Na und heute wird erst recht nicht mehr geschrieben, ständig und überall wird telefoniert, selbst im Bus oder im Sprechzimmer beim Arzt! Es ist daher kein Wunder, dass Postämter geschlossen werden und immer mehr Briefkästen fortsterben...
Ach, die Sonne schickt immer noch ihre wärmenden Strahlen in meine Stube - sie meint es gut mit mir. Dann feiern wenigsten wir beide zusammen Geburtstag...!

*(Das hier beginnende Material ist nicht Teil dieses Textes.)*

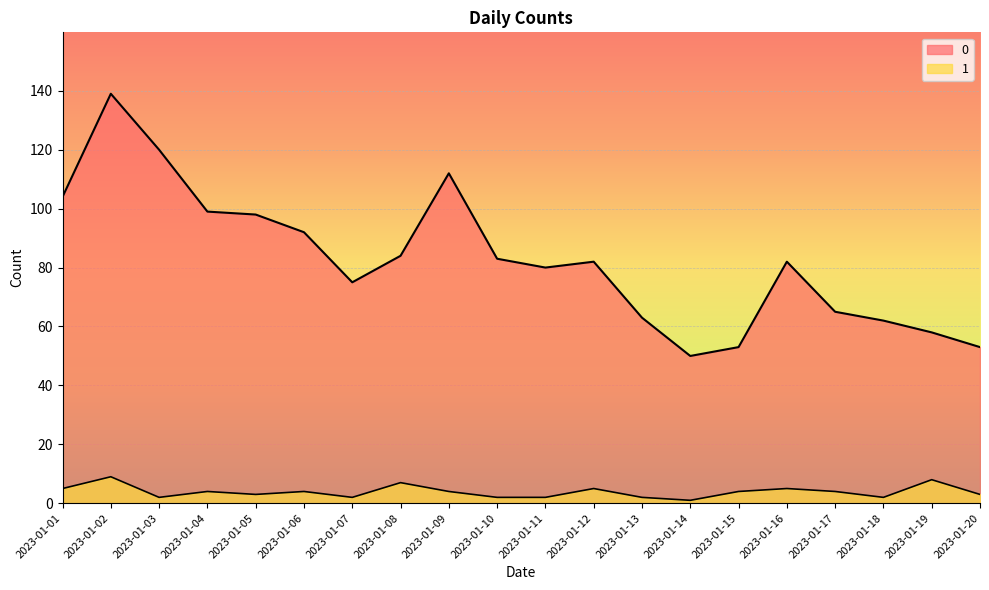

True or false: 0 has more than 2 interior local peaks.

True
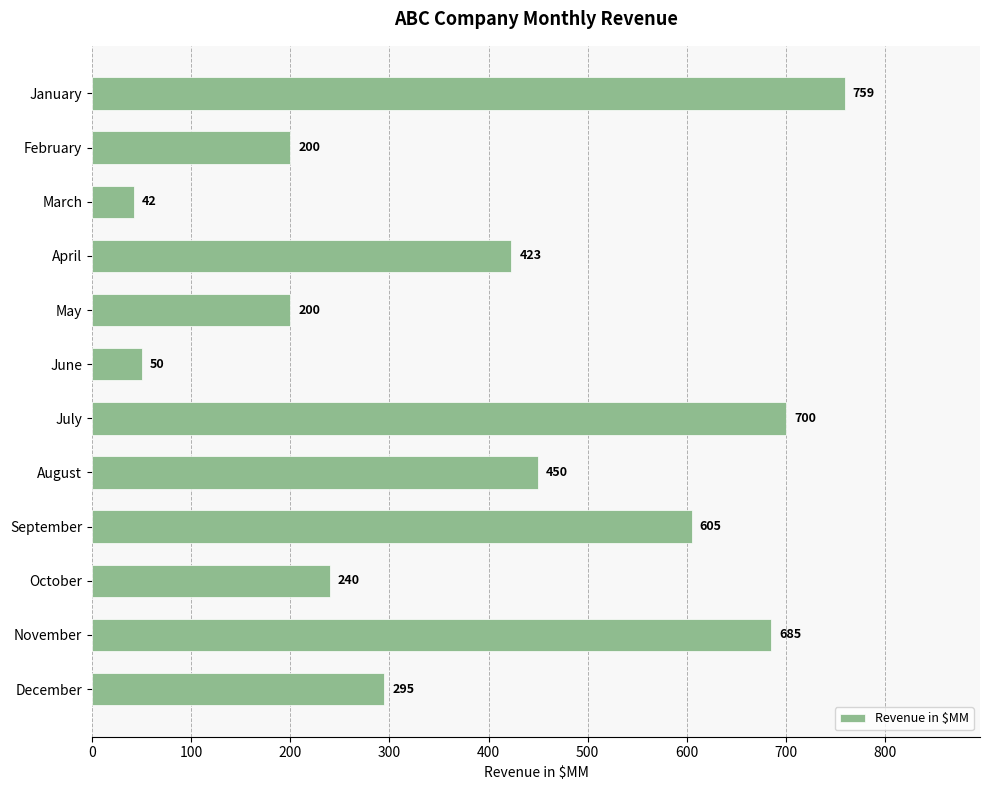

What is the ratio of the value at July to the value at November?

1.0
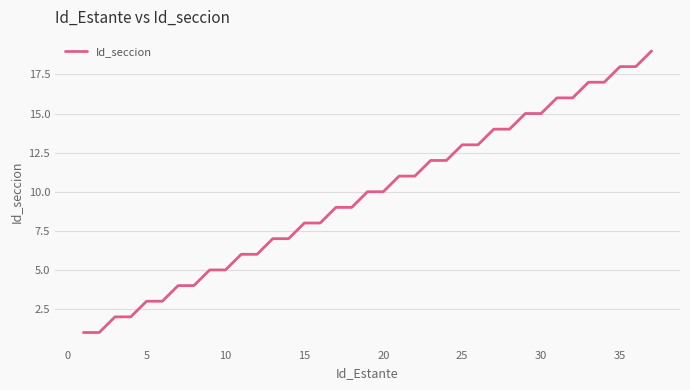

What is the greatest value displayed?

19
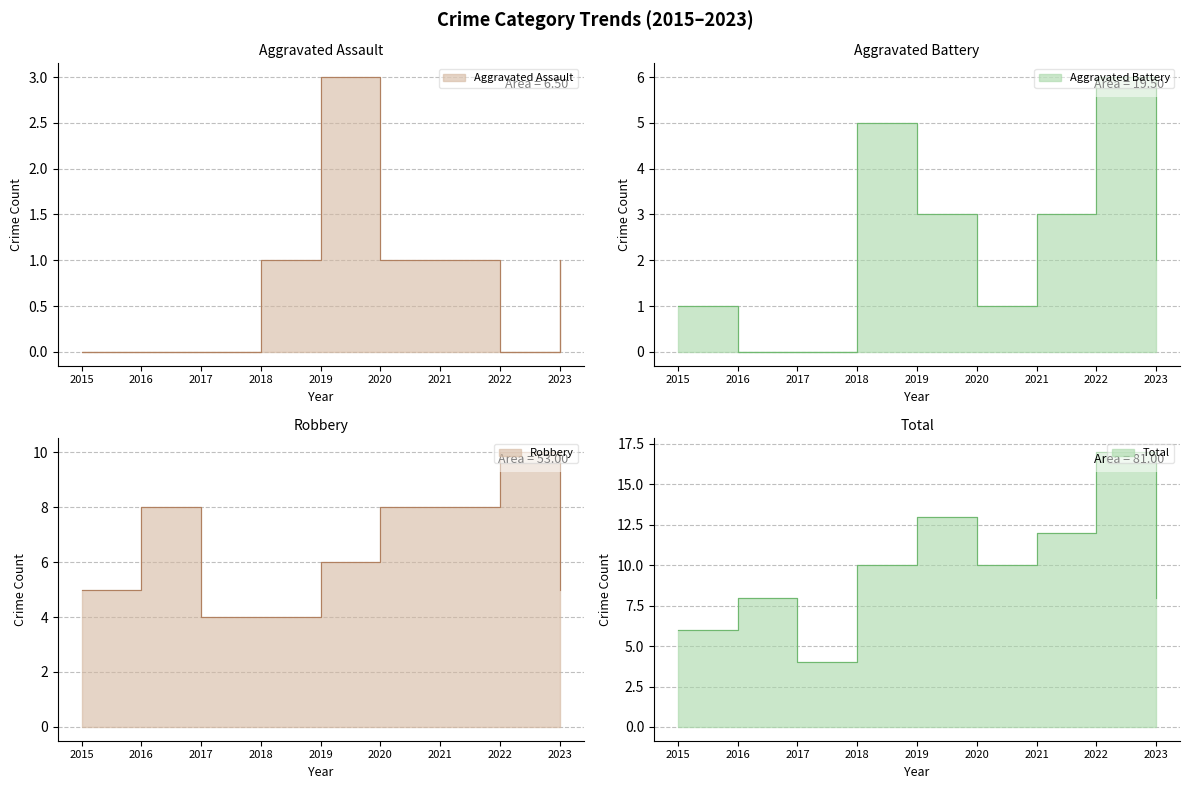

How many interior local peaks does the Robbery series have?

2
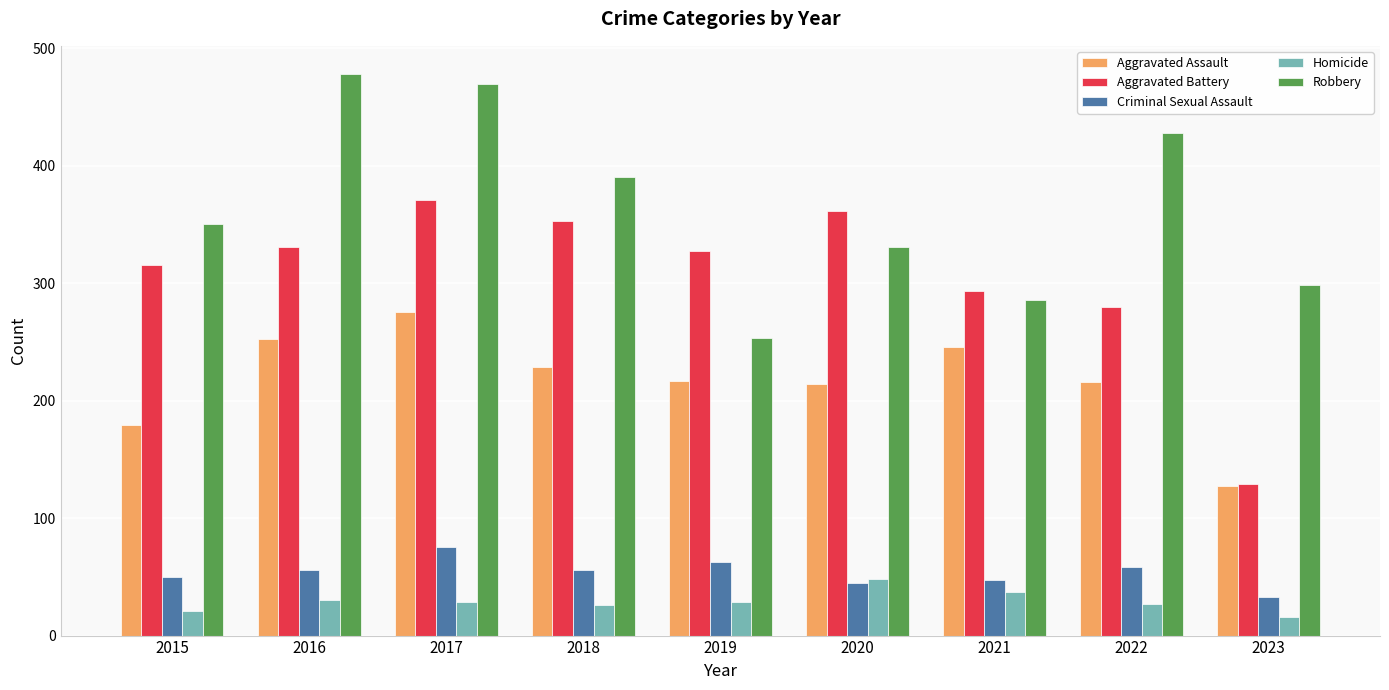

What is the sum of the Aggravated Assault values at 2015 and 2018?

408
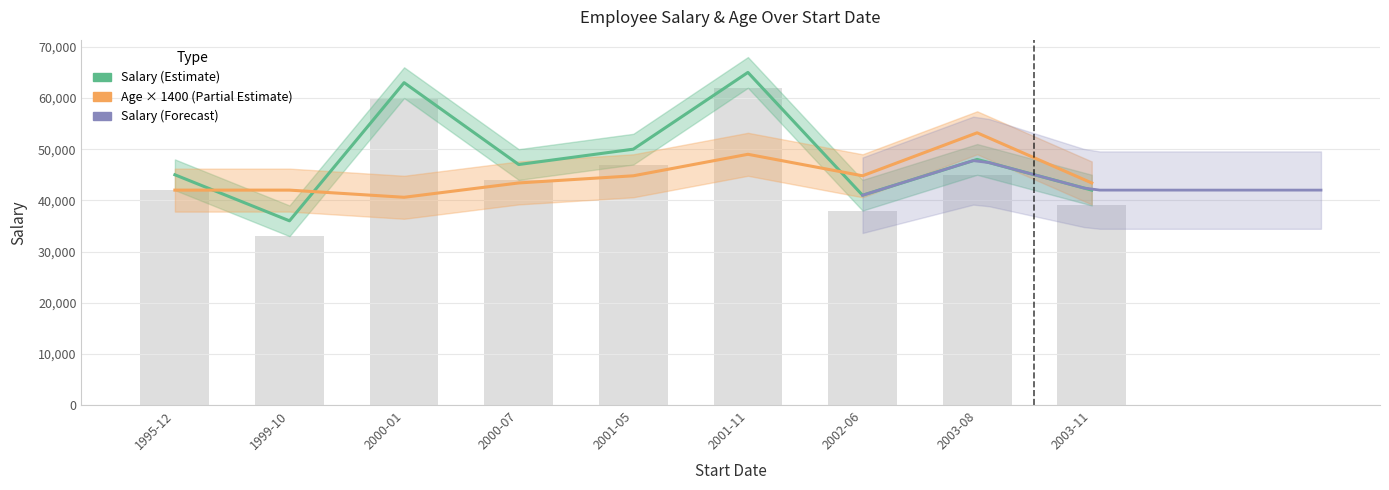

How many data points in Age are above 43400?

4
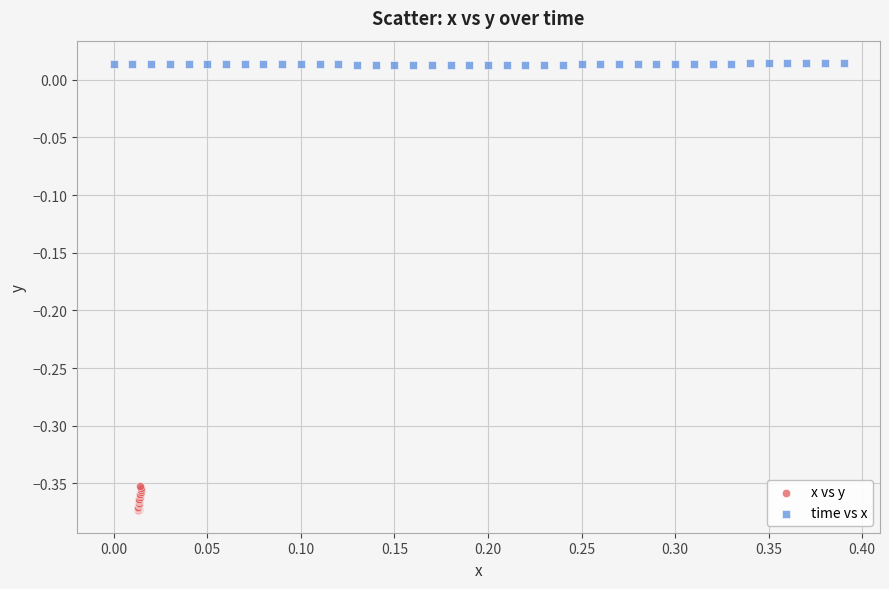

Which series reaches the minimum Y coordinate?

x vs y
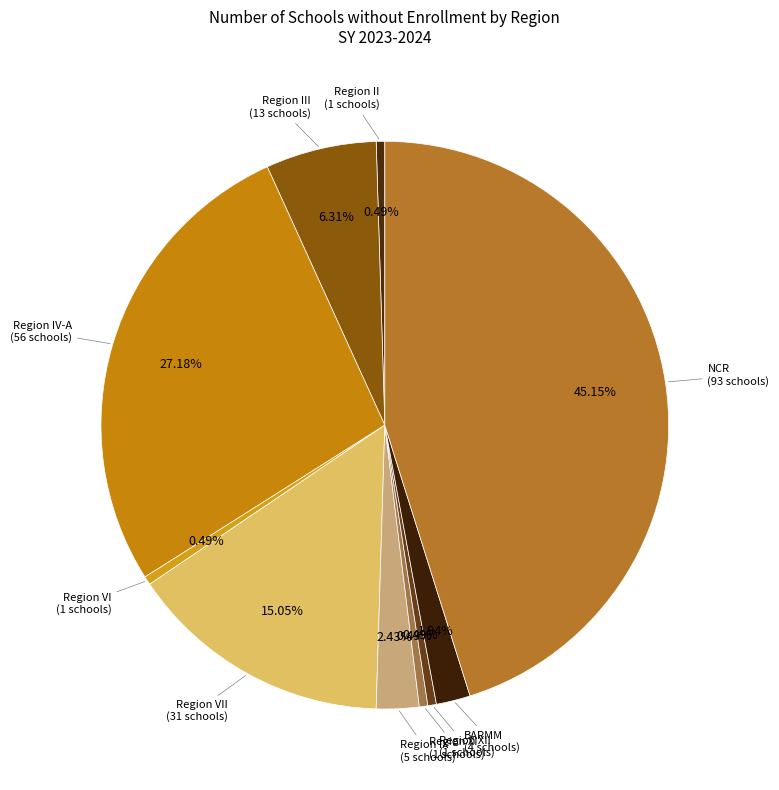

To the nearest percent, what portion does NCR represent?

45%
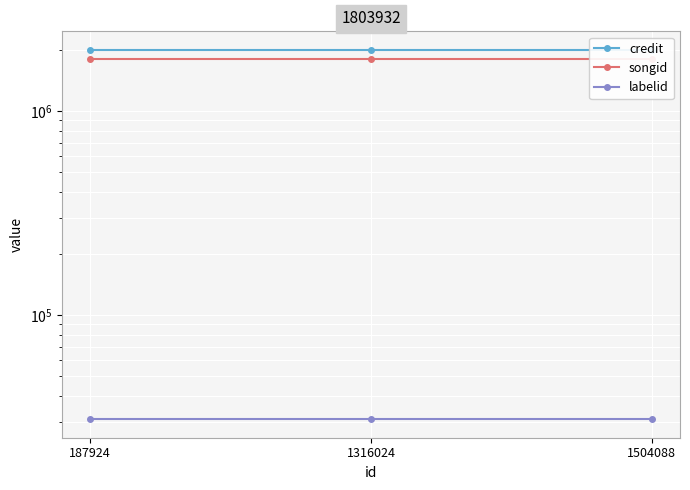

Which series has the widest spread of values?

credit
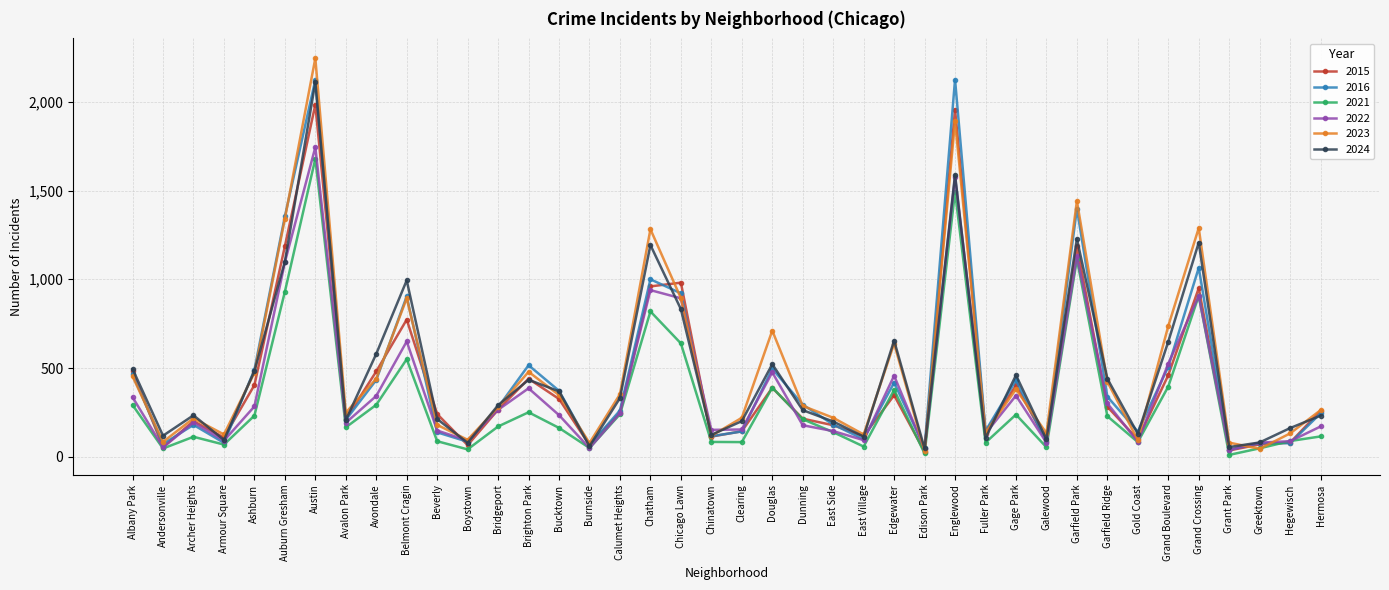

True or false: 2016 has more than 1 interior local peaks.

True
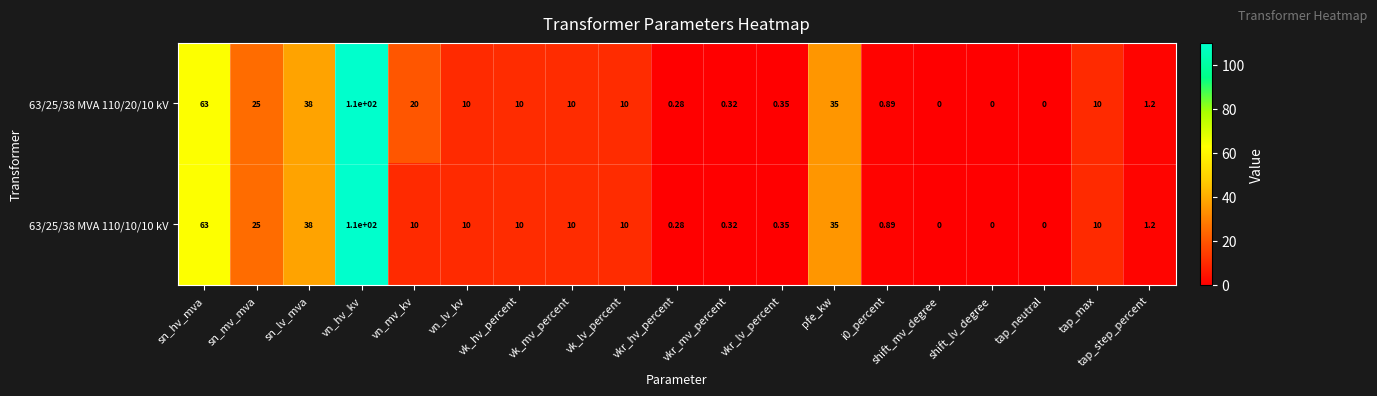

Which series has the largest total across all categories?

63/25/38 MVA 110/20/10 kV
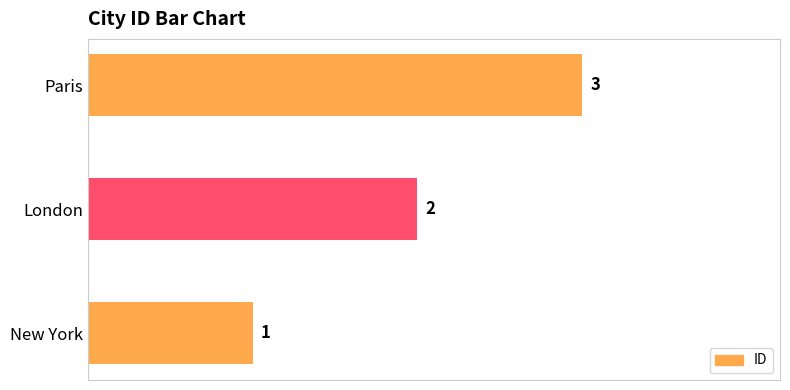

The value at New York is 1. True or false?

True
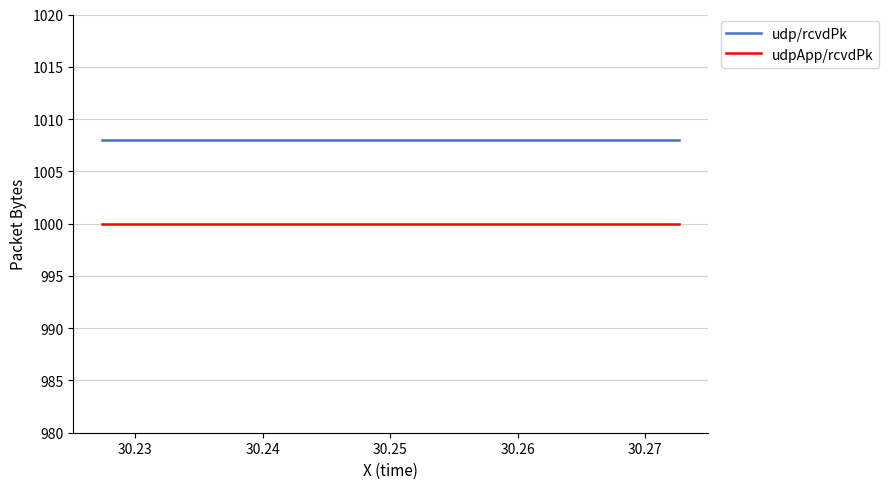

Reading right to left, what are all the values shown in this chart?

udp/rcvdPk: 1008	1008	1008	1008	1008	1008	1008	1008	1008	1008	1008	1008	1008	1008	1008	1008	1008	1008	1008	1008
udpApp/rcvdPk: 1000	1000	1000	1000	1000	1000	1000	1000	1000	1000	1000	1000	1000	1000	1000	1000	1000	1000	1000	1000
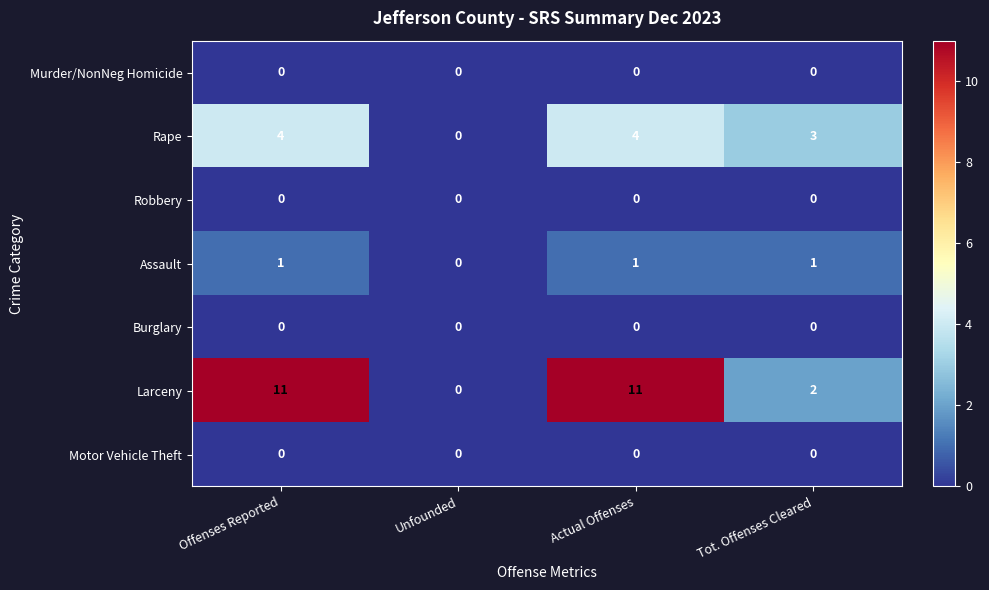

What is the sum of all Rape values?

11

Nanu, hat es eben an der Wohnungstür geklingelt? ...Ja, es klingelt wieder. Mein Herz fängt an zu hüpfen. Ich komme! ich komme! ich kooommmmeee!!!
Pauline öffnet die Tür. Erst sieht sie eine wunderschöne Orchidee mit fünf zauberhaften weißgelben Blüten und dann - das ist doch nicht möglich, mein Enkel Klaus, Kläuschen ist gekommen!!!
Klaus nimmt Oma Pauline in die Arme und drückt sie fest, während dicke Freudentränen über die faltigen Wangen kullern.